Would-be police officers must disclose all convictions and cautions, including those received as a child, the Court of Appeal has ruled.
This disclosure is “necessary in a democratic society” to prevent crime, three senior judges found.
The ruling follows the case of a woman who won a legal challenge after being rejected for a police job due to a reprimand for shoplifting as a teen.
South Wales Police had rejected the 24-year-old’s application in 2015.
In 2017, two High Court judges found the rejection of her job application due to the formal reprimand for stealing a £20 sarong from Primark when she was 13, was unlawful.
The woman, who cannot be identified, should not have been asked about reprimands when applying for a job as a service support officer, and it could prevent her from seeking other police roles, such as a constable or cadet, the Court of Appeal ruling said.
In their judgment, the High Court judges also declared that regulations requiring aspiring police constables to disclose spent convictions and cautions were incompatible with human rights laws, to the extent that they require them to disclose “low-level, historical cautions”.

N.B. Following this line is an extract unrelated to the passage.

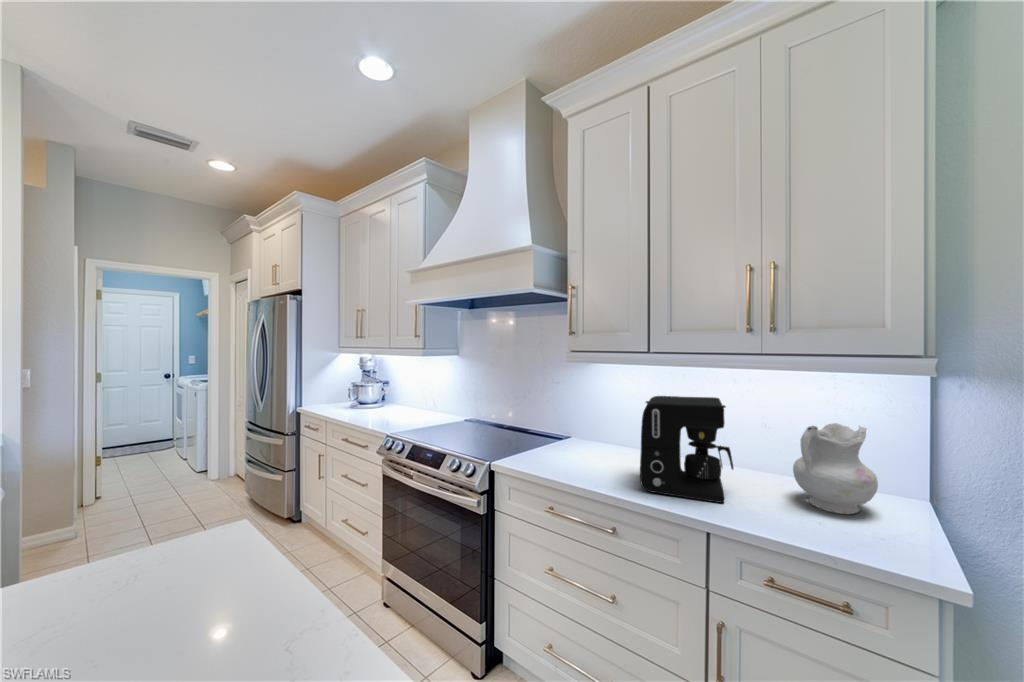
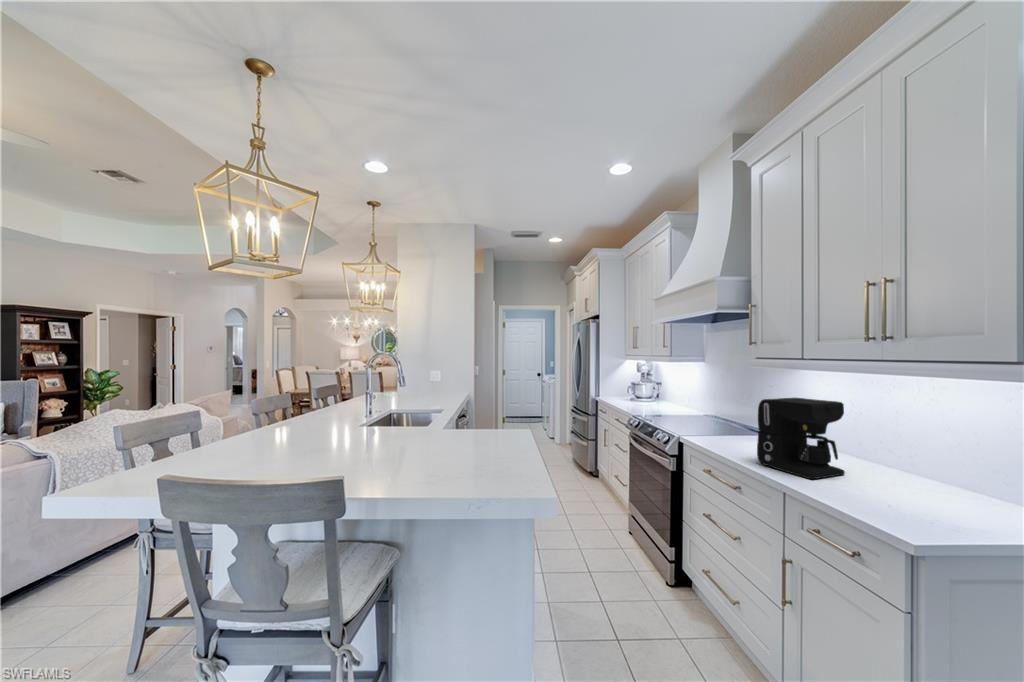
ceramic pitcher: present [793,423,878,515] -> none [876,426,968,510]

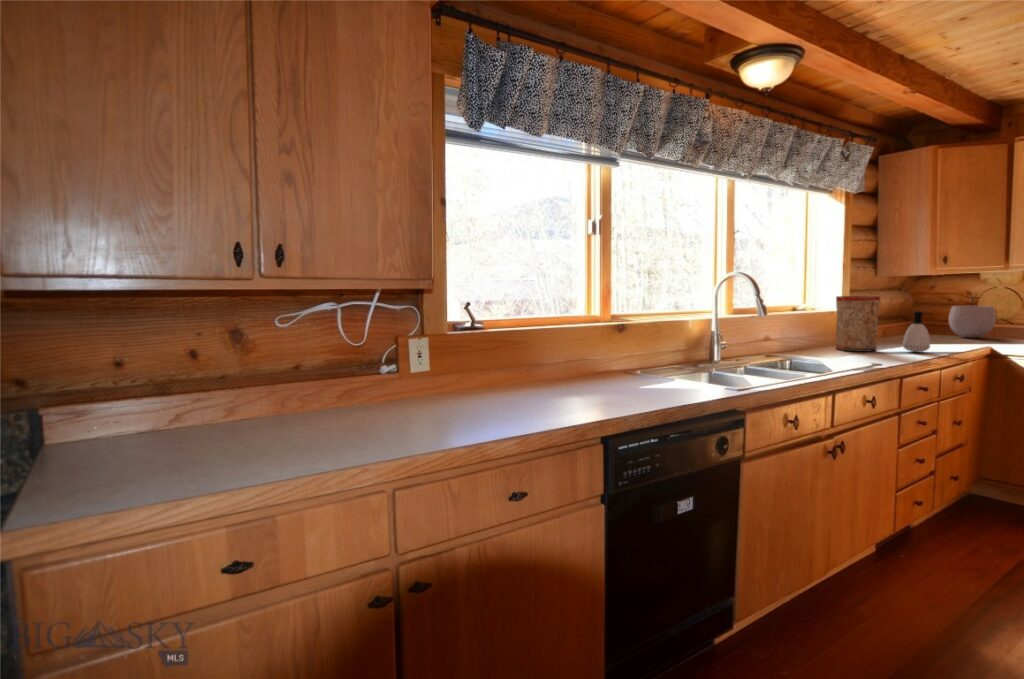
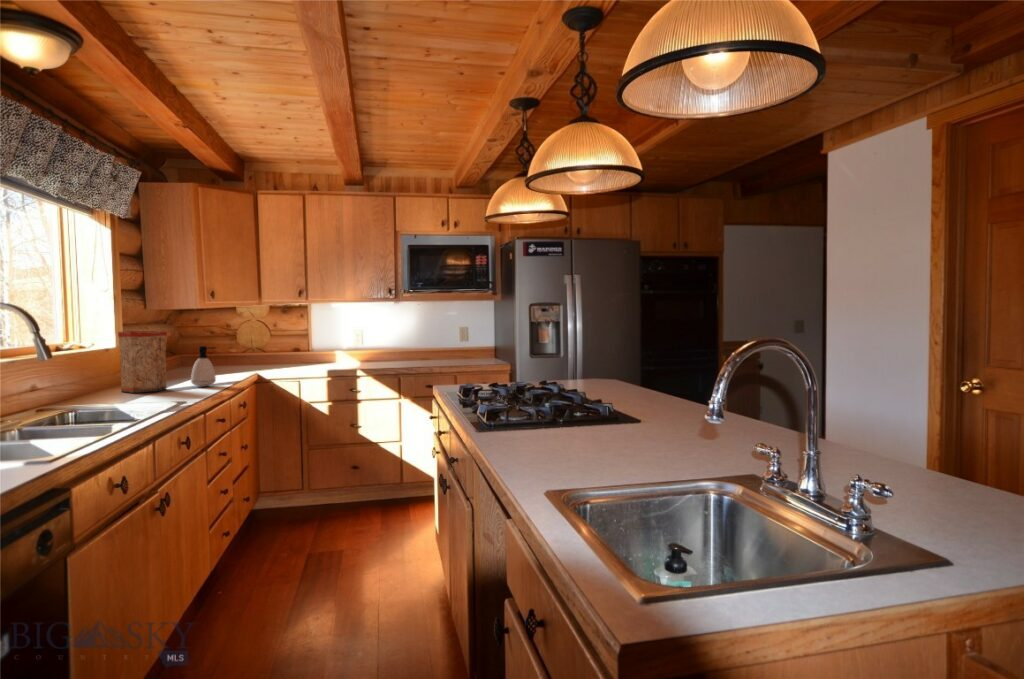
plant pot: present [949,298,996,338] -> none [216,326,252,368]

The High Court granted the government permission to appeal against the declaration, but also ordered that the declaration should not take effect until after a Supreme Court appeal on similar issues had been heard. That has now concluded.
In the Court of Appeal ruling on Tuesday, Lord Justice Males, sitting with Lord Justice Underhill and Lord Justice Stuart-Smith, said the issue was only whether the law requiring an applicant for a police constable job to disclose any reprimand received as a child, was compatible with the European Convention on Human Rights (ECHR).
He said they were not considering how this information may be used when an application was being considered.
Allowing the appeal, the judge concluded the requirement for full disclosure by potential police constables of all convictions and cautions, including those received as a child, “is in accordance with the law” within the meaning of the ECHR.
Lord Justice Males said the requirement “is necessary in a democratic society for the prevention of disorder or crime or for the protection of the rights or freedoms of others”.
He also noted it will be “particularly important” that the police recruitment process makes clear that a reprimand received as a child is “not an automatic disqualification for appointment as a constable” and that all the circumstances of any reprimand “will be taken into account fairly” in any application.
“It is all the more important in view of the disproportionate number of reprimands issued to BAME (black, Asian and minority ethnic) children when compared to the population as a whole and the impact which the requirement of full disclosure may have on the vital social objective of recruiting a more diverse police force which commands the confidence of all sections of society,” he said.